# [WORK ITEM]
Your answer should be the records, copied exactly, with the pictures removed.

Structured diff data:
>>
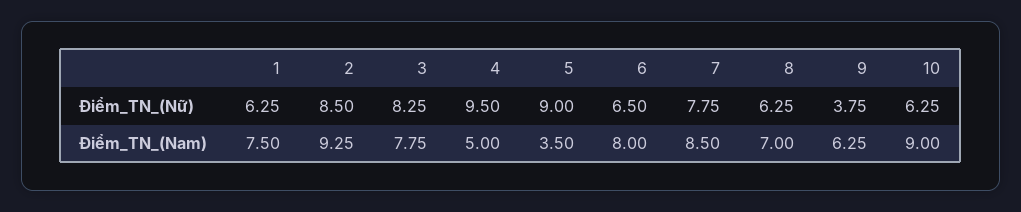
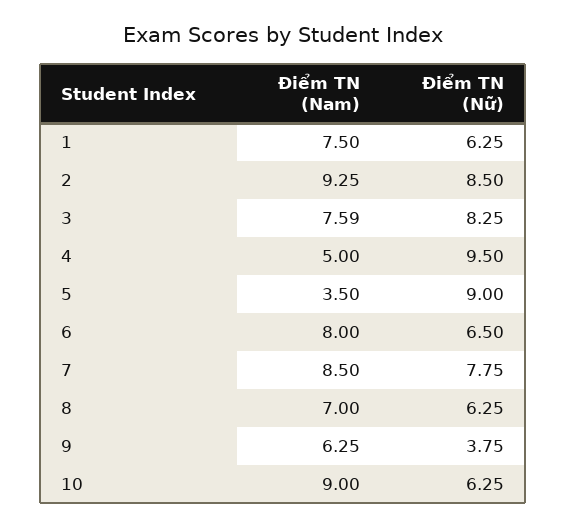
  {
    "1": {
      "Điểm_TN_(Nữ)": 6.25,
      "Điểm_TN_(Nam)": 7.5
    },
    "2": {
      "Điểm_TN_(Nữ)": 8.5,
      "Điểm_TN_(Nam)": 9.25
    },
    "3": {
      "Điểm_TN_(Nữ)": 8.25,
-     "Điểm_TN_(Nam)": 7.75
+     "Điểm_TN_(Nam)": 7.59
    },
    "4": {
      "Điểm_TN_(Nữ)": 9.5,
      "Điểm_TN_(Nam)": 5
    },
    "5": {
      "Điểm_TN_(Nữ)": 9,
      "Điểm_TN_(Nam)": 3.5
    },
    "6": {
      "Điểm_TN_(Nữ)": 6.5,
      "Điểm_TN_(Nam)": 8
    },
    "7": {
      "Điểm_TN_(Nữ)": 7.75,
      "Điểm_TN_(Nam)": 8.5
    },
    "8": {
      "Điểm_TN_(Nữ)": 6.25,
      "Điểm_TN_(Nam)": 7
    },
    "9": {
      "Điểm_TN_(Nữ)": 3.75,
      "Điểm_TN_(Nam)": 6.25
    },
    "10": {
      "Điểm_TN_(Nữ)": 6.25,
      "Điểm_TN_(Nam)": 9
    }
  }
<<
# [EXERCISE OUTPUT]
  {
    "1": {
      "Điểm_TN_(Nữ)": 6.25,
      "Điểm_TN_(Nam)": 7.5
    },
    "2": {
      "Điểm_TN_(Nữ)": 8.5,
      "Điểm_TN_(Nam)": 9.25
    },
    "3": {
      "Điểm_TN_(Nữ)": 8.25,
-     "Điểm_TN_(Nam)": 7.75
+     "Điểm_TN_(Nam)": 7.59
    },
    "4": {
      "Điểm_TN_(Nữ)": 9.5,
      "Điểm_TN_(Nam)": 5
    },
    "5": {
      "Điểm_TN_(Nữ)": 9,
      "Điểm_TN_(Nam)": 3.5
    },
    "6": {
      "Điểm_TN_(Nữ)": 6.5,
      "Điểm_TN_(Nam)": 8
    },
    "7": {
      "Điểm_TN_(Nữ)": 7.75,
      "Điểm_TN_(Nam)": 8.5
    },
    "8": {
      "Điểm_TN_(Nữ)": 6.25,
      "Điểm_TN_(Nam)": 7
    },
    "9": {
      "Điểm_TN_(Nữ)": 3.75,
      "Điểm_TN_(Nam)": 6.25
    },
    "10": {
      "Điểm_TN_(Nữ)": 6.25,
      "Điểm_TN_(Nam)": 9
    }
  }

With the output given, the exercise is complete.